Exercise -> Collect every line in the entries below that contains the string "zero" and list those lines.

(Stored entries)
- - - -

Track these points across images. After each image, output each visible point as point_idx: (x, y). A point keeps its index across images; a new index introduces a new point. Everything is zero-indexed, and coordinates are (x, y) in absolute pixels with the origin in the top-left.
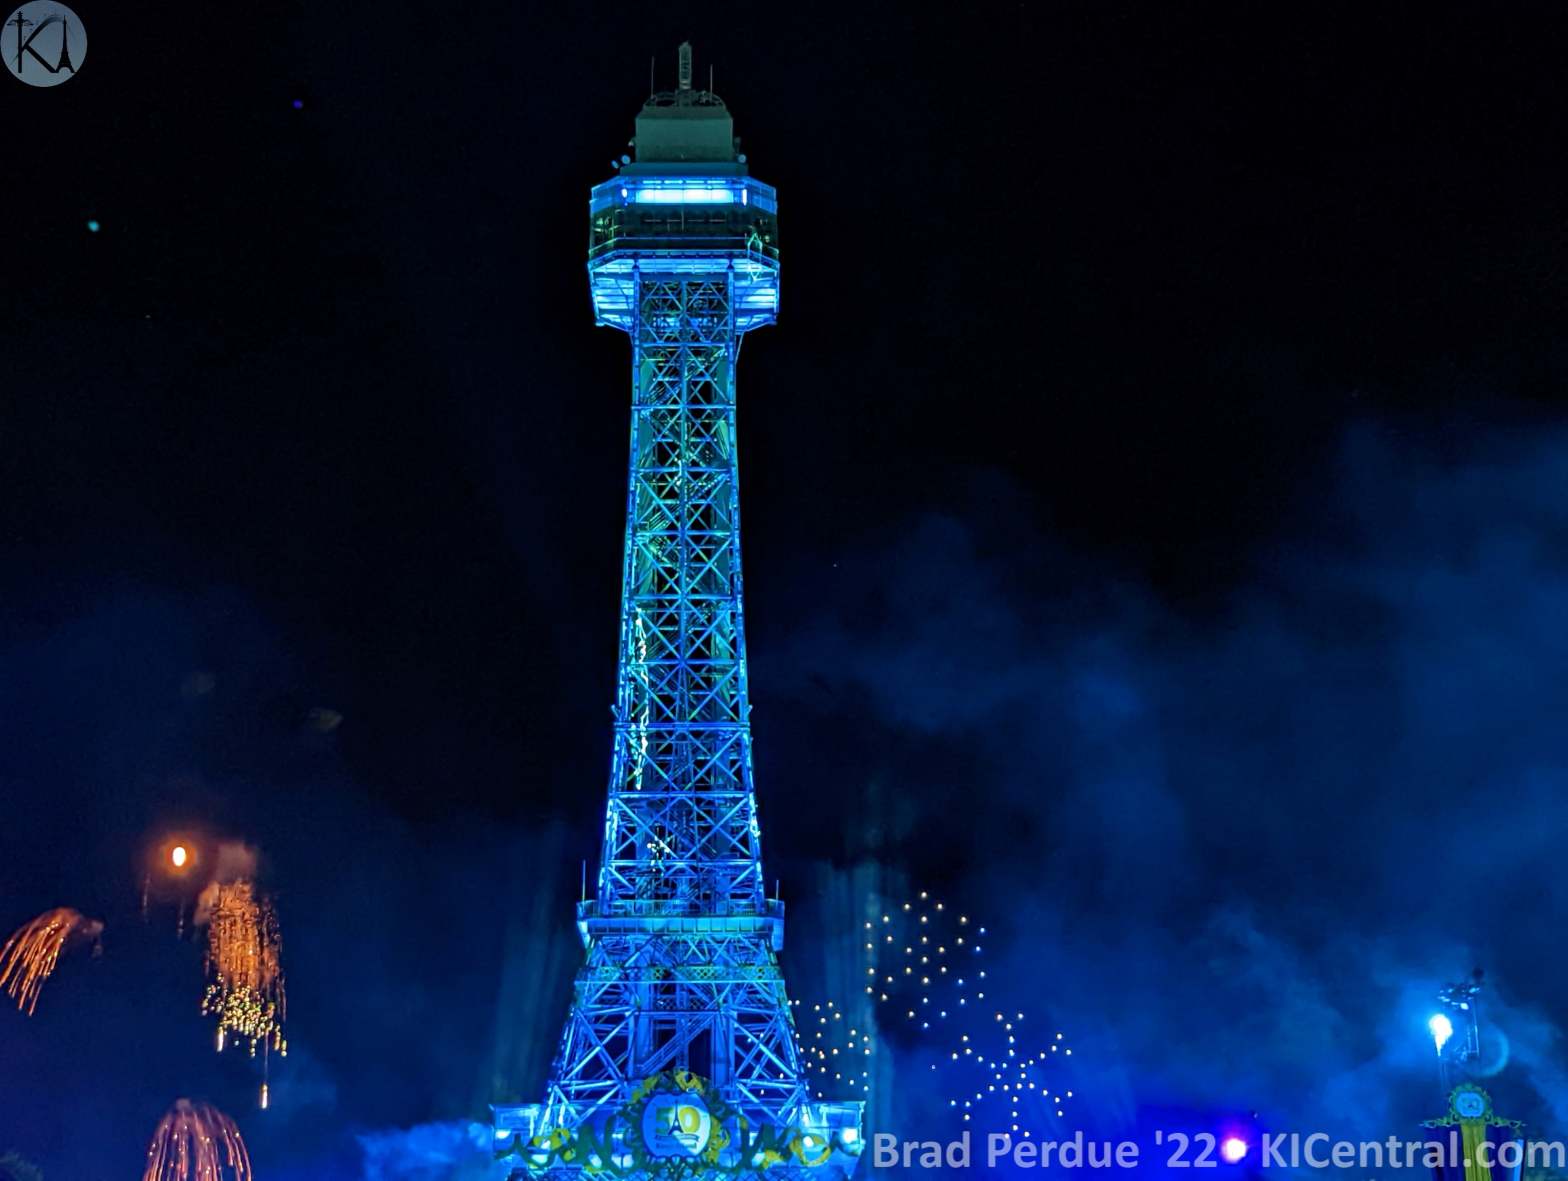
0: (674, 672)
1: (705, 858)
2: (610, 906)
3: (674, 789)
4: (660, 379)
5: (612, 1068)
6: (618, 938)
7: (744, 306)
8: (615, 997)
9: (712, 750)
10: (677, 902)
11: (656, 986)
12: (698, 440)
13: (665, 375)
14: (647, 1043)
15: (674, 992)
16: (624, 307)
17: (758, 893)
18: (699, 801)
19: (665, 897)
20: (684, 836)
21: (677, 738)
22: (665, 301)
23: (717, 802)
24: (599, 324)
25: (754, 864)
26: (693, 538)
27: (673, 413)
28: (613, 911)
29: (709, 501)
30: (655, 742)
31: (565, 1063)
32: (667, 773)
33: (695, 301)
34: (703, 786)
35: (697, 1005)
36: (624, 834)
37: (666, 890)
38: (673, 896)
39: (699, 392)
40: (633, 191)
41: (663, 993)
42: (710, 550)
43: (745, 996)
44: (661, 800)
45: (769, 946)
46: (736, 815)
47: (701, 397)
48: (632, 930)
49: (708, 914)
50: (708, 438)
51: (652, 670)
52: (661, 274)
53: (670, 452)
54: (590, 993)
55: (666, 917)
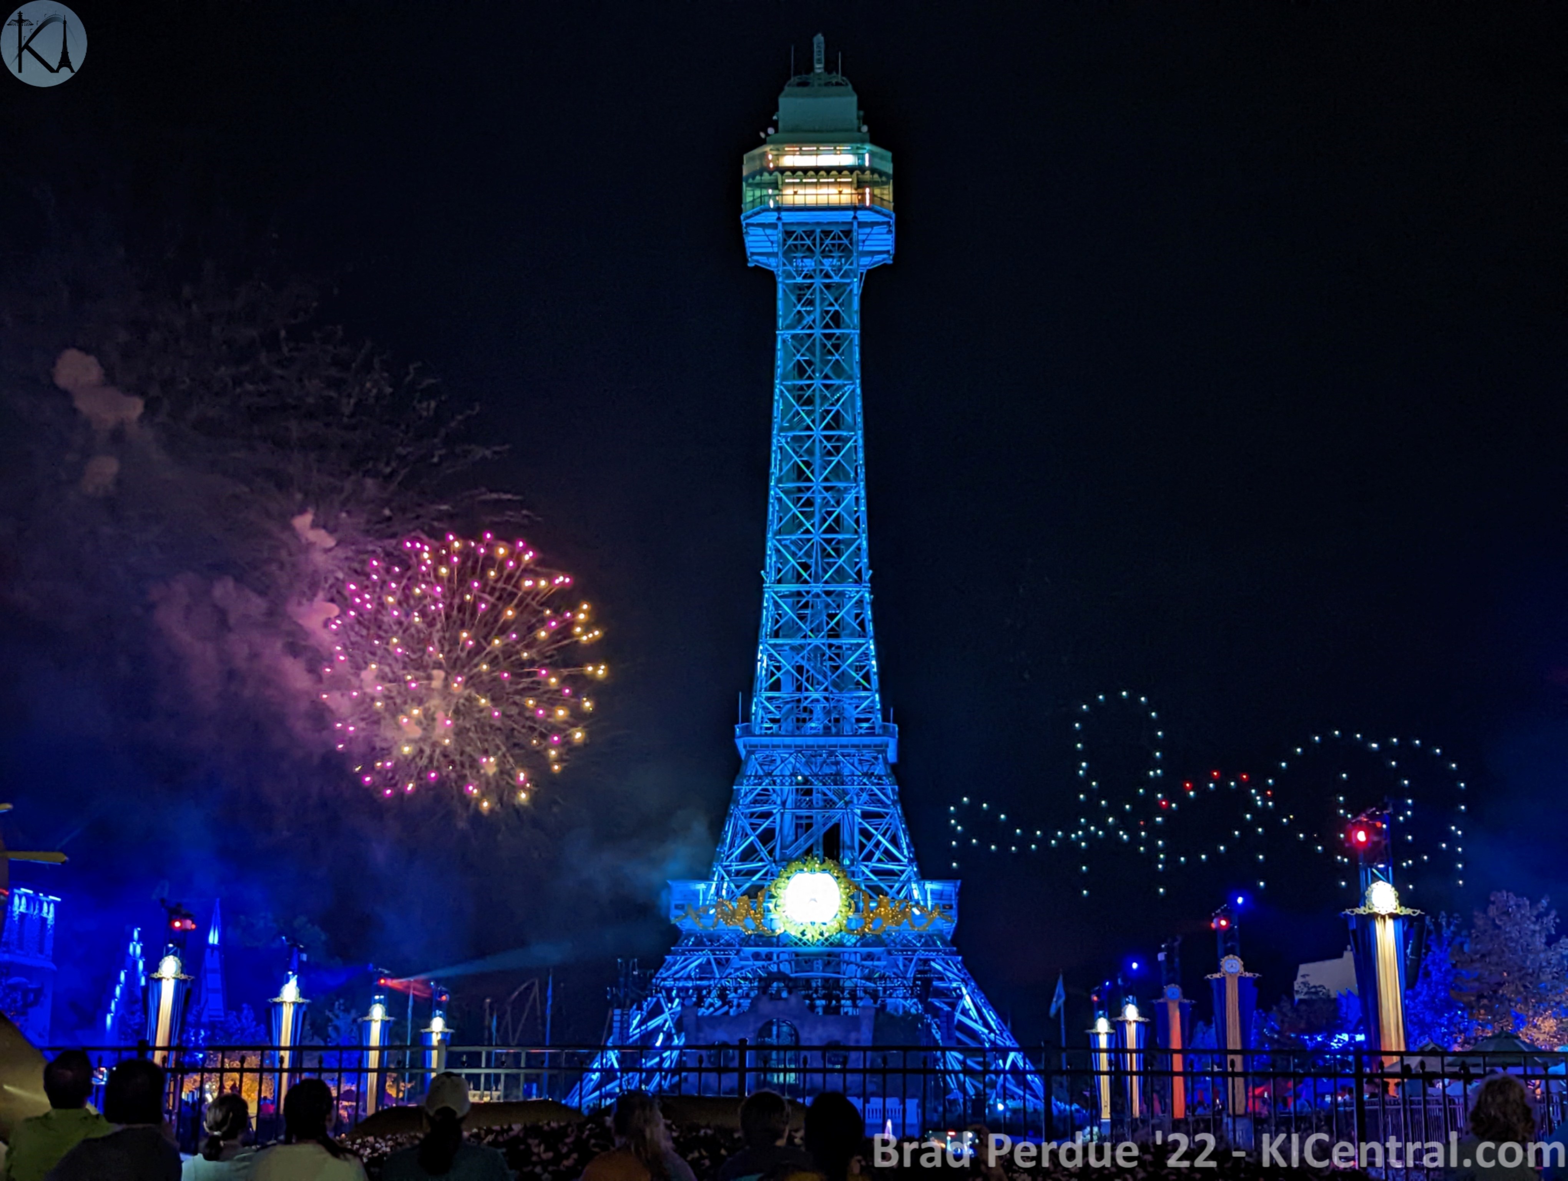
0: (810, 544)
1: (835, 691)
2: (761, 728)
3: (810, 637)
4: (799, 307)
5: (764, 852)
6: (767, 752)
7: (866, 249)
8: (765, 798)
9: (838, 606)
10: (813, 725)
11: (797, 790)
12: (830, 358)
13: (803, 306)
14: (791, 833)
15: (811, 795)
16: (770, 250)
17: (876, 718)
18: (830, 646)
19: (804, 720)
20: (819, 673)
21: (813, 596)
22: (803, 245)
23: (844, 647)
24: (750, 265)
25: (873, 695)
26: (825, 437)
27: (810, 335)
28: (764, 731)
29: (838, 406)
30: (796, 599)
31: (726, 849)
32: (804, 624)
33: (827, 246)
34: (834, 633)
35: (829, 804)
36: (772, 671)
37: (805, 715)
38: (810, 719)
39: (831, 318)
40: (777, 157)
41: (803, 795)
42: (838, 446)
43: (868, 798)
44: (800, 645)
45: (885, 759)
46: (860, 656)
47: (831, 323)
48: (778, 746)
49: (838, 734)
50: (837, 357)
51: (793, 542)
52: (799, 224)
53: (807, 367)
54: (746, 795)
55: (805, 736)
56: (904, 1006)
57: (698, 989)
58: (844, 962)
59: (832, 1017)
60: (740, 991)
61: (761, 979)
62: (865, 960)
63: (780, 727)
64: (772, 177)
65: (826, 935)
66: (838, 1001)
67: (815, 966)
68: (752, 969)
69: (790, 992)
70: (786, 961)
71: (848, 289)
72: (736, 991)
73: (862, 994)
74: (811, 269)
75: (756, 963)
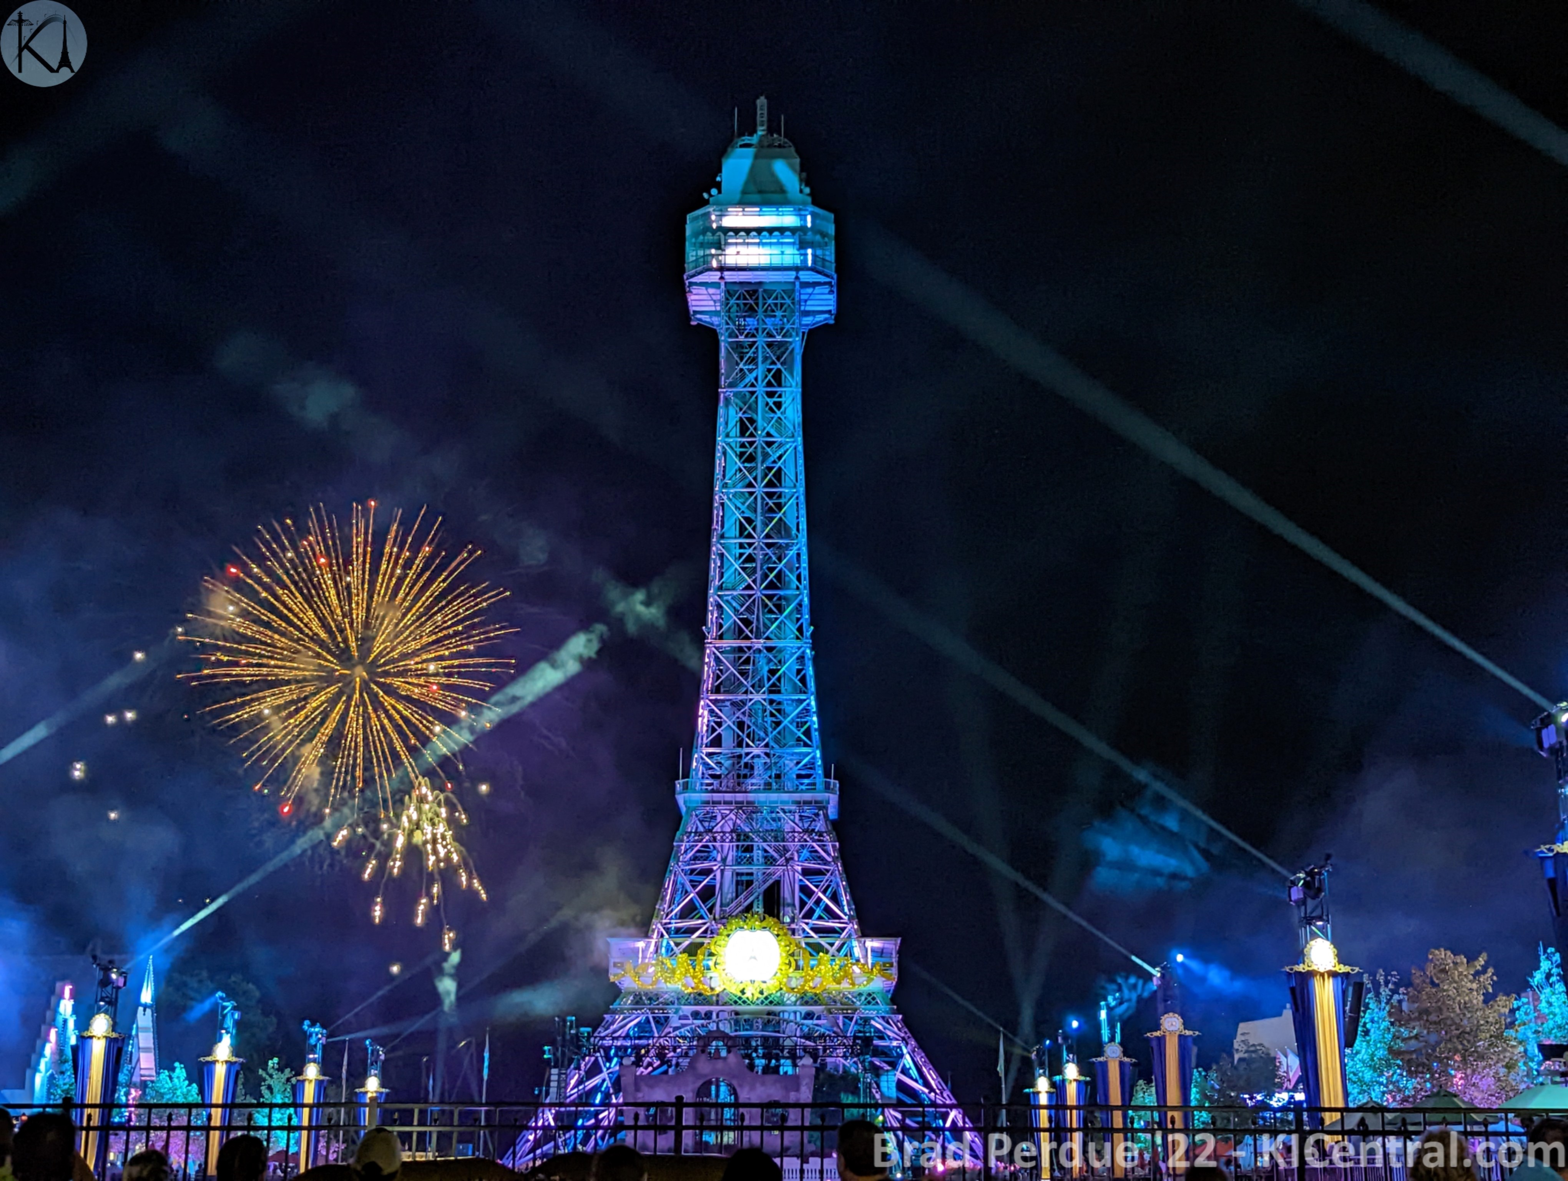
0: (751, 600)
1: (775, 746)
2: (702, 784)
3: (751, 693)
4: (741, 366)
5: (704, 910)
6: (708, 809)
7: (808, 308)
8: (706, 854)
9: (780, 662)
10: (754, 781)
11: (737, 846)
12: (772, 415)
13: (745, 364)
14: (731, 891)
15: (752, 851)
16: (713, 309)
17: (817, 774)
18: (771, 702)
19: (745, 776)
20: (760, 729)
21: (754, 651)
22: (745, 304)
23: (785, 703)
24: (694, 323)
25: (814, 752)
26: (767, 494)
27: (752, 393)
28: (704, 787)
29: (779, 464)
30: (737, 655)
31: (666, 906)
32: (746, 680)
33: (769, 305)
34: (775, 689)
35: (770, 861)
36: (713, 727)
37: (746, 771)
38: (751, 775)
39: (773, 377)
40: (721, 216)
41: (744, 851)
42: (780, 503)
43: (808, 854)
44: (741, 701)
45: (826, 816)
46: (800, 713)
47: (773, 381)
48: (719, 803)
49: (778, 790)
50: (779, 414)
51: (734, 598)
52: (741, 283)
53: (749, 425)
54: (686, 852)
55: (746, 792)
56: (844, 1065)
57: (636, 1048)
58: (784, 1021)
59: (770, 1078)
60: (679, 1050)
61: (700, 1038)
62: (805, 1018)
63: (721, 783)
64: (716, 238)
65: (765, 994)
66: (778, 1060)
67: (755, 1025)
68: (691, 1029)
69: (729, 1052)
70: (726, 1020)
71: (790, 348)
72: (674, 1051)
73: (802, 1054)
74: (753, 327)
75: (695, 1021)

- - - -

Output ->
Track these points across images. After each image, output each visible point as point_idx: (x, y). A point keeps its index across images; a new index introduces a new point. Everything is zero-indexed, and coordinates are (x, y) in absolute pixels with the origin in the top-left.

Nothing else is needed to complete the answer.